Dataset entries:

◇ ◇ ◇

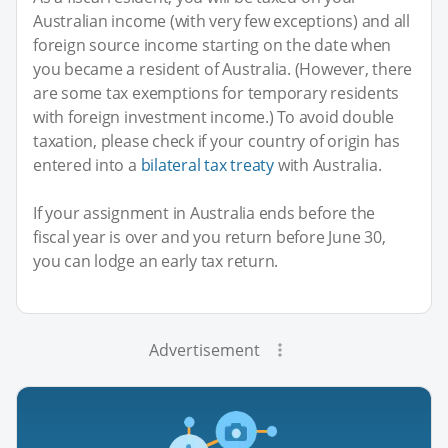
Australian income (with very few exceptions) and all
foreign source income starting on the date when
you became a resident of Australia. (However, there
are some tax exemptions for temporary residents
with foreign investment income.) To avoid double
taxation, please check if your country of origin has
entered into a
bilateral tax treaty
with Australia.
If your assignment in Australia ends before the
fiscal year is over and you return before June 30,
you can lodge an early tax return.
Advertisement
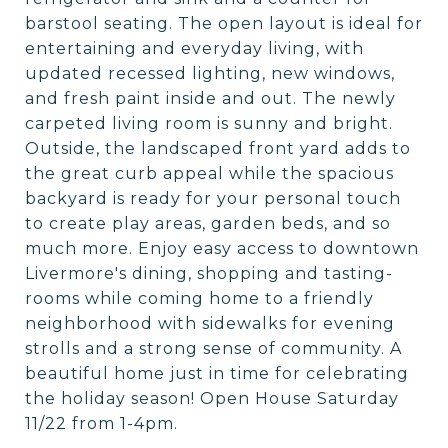
barstool seating. The open layout is ideal for
entertaining and everyday living, with
updated recessed lighting, new windows,
and fresh paint inside and out. The newly
carpeted living room is sunny and bright.
Outside, the landscaped front yard adds to
the great curb appeal while the spacious
backyard is ready for your personal touch
to create play areas, garden beds, and so
much more. Enjoy easy access to downtown
Livermore's dining, shopping and tasting-
rooms while coming home to a friendly
neighborhood with sidewalks for evening
strolls and a strong sense of community. A
beautiful home just in time for celebrating
the holiday season! Open House Saturday
11/22 from 1-4pm.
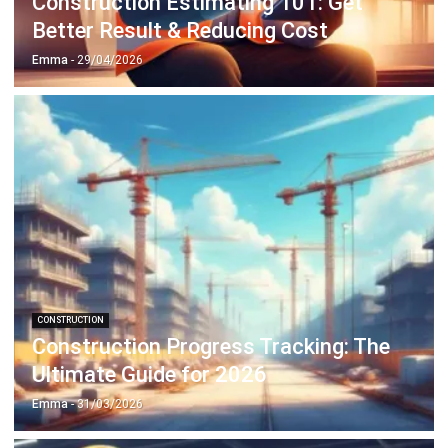
Emma
- 29/04/2026
CONSTRUCTION
Construction Progress Tracking: The
Ultimate Guide for 2026
Emma
- 31/03/2026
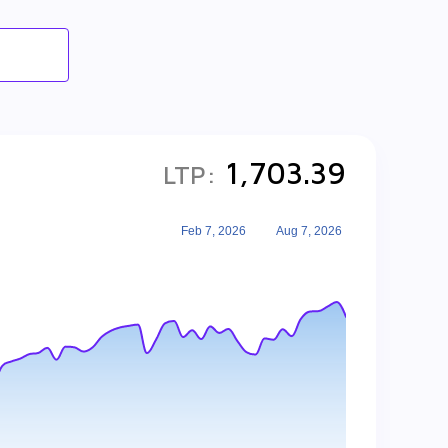
1,703.39
LTP:
Feb 7, 2026
Aug 7, 2026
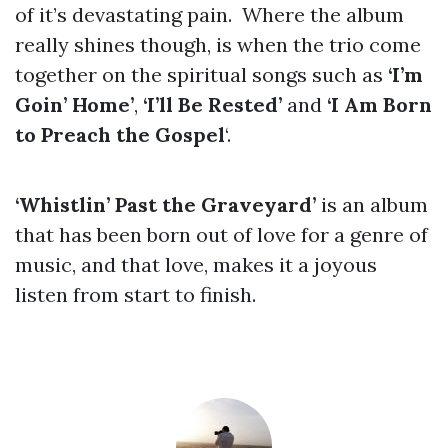
of it’s devastating pain. Where the album
really shines though, is when the trio come
together on the spiritual songs such as
‘I’m
Goin’ Home’
,
‘I’ll Be Rested’
and
‘I Am Born
to Preach the Gospel
‘.
‘Whistlin’ Past the Graveyard’
is an album
that has been born out of love for a genre of
music, and that love, makes it a joyous
listen from start to finish.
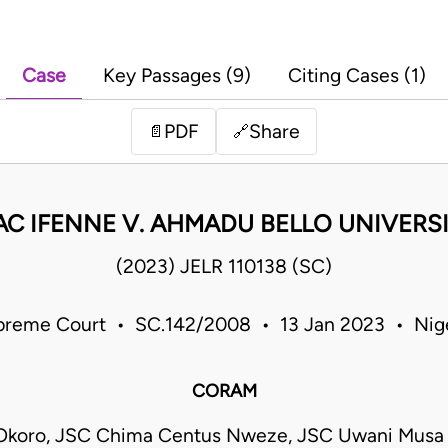
Case
Key Passages (9)
Citing Cases (1)
PDF
Share
📄
🔗
AC IFENNE V. AHMADU BELLO UNIVERSI
(2023) JELR 110138 (SC)
preme Court • SC.142/2008 • 13 Jan 2023 • Nige
CORAM
Okoro, JSC Chima Centus Nweze, JSC Uwani Musa 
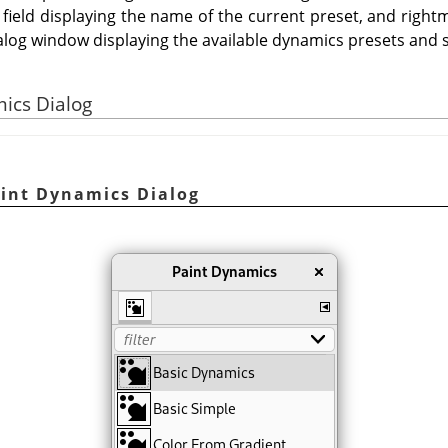
 field displaying the name of the current preset, and rightm
alog window displaying the available dynamics presets and s
mics Dialog
aint Dynamics Dialog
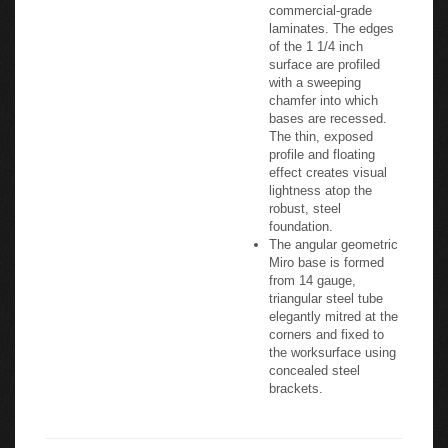
commercial-grade
laminates. The edges
of the 1 1/4 inch
surface are profiled
with a sweeping
chamfer into which
bases are recessed.
The thin, exposed
profile and floating
effect creates visual
lightness atop the
robust, steel
foundation.
The angular geometric
Miro base is formed
from 14 gauge,
triangular steel tube
elegantly mitred at the
corners and fixed to
the worksurface using
concealed steel
brackets.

◇ ◇ ◇

• Assignment
Reproduce the entries word for word, from their beginning through the line containing "Okoro, JSC Chima", with that line included. Leave the pictures out of your answer.

• Response area
Australian income (with very few exceptions) and all
foreign source income starting on the date when
you became a resident of Australia. (However, there
are some tax exemptions for temporary residents
with foreign investment income.) To avoid double
taxation, please check if your country of origin has
entered into a
bilateral tax treaty
with Australia.
If your assignment in Australia ends before the
fiscal year is over and you return before June 30,
you can lodge an early tax return.
Advertisement
barstool seating. The open layout is ideal for
entertaining and everyday living, with
updated recessed lighting, new windows,
and fresh paint inside and out. The newly
carpeted living room is sunny and bright.
Outside, the landscaped front yard adds to
the great curb appeal while the spacious
backyard is ready for your personal touch
to create play areas, garden beds, and so
much more. Enjoy easy access to downtown
Livermore's dining, shopping and tasting-
rooms while coming home to a friendly
neighborhood with sidewalks for evening
strolls and a strong sense of community. A
beautiful home just in time for celebrating
the holiday season! Open House Saturday
11/22 from 1-4pm.
Emma
- 29/04/2026
CONSTRUCTION
Construction Progress Tracking: The
Ultimate Guide for 2026
Emma
- 31/03/2026
1,703.39
LTP:
Feb 7, 2026
Aug 7, 2026
of it’s devastating pain. Where the album
really shines though, is when the trio come
together on the spiritual songs such as
‘I’m
Goin’ Home’
,
‘I’ll Be Rested’
and
‘I Am Born
to Preach the Gospel
‘.
‘Whistlin’ Past the Graveyard’
is an album
that has been born out of love for a genre of
music, and that love, makes it a joyous
listen from start to finish.
Case
Key Passages (9)
Citing Cases (1)
PDF
Share
📄
🔗
AC IFENNE V. AHMADU BELLO UNIVERSI
(2023) JELR 110138 (SC)
preme Court • SC.142/2008 • 13 Jan 2023 • Nige
CORAM
Okoro, JSC Chima Centus Nweze, JSC Uwani Musa 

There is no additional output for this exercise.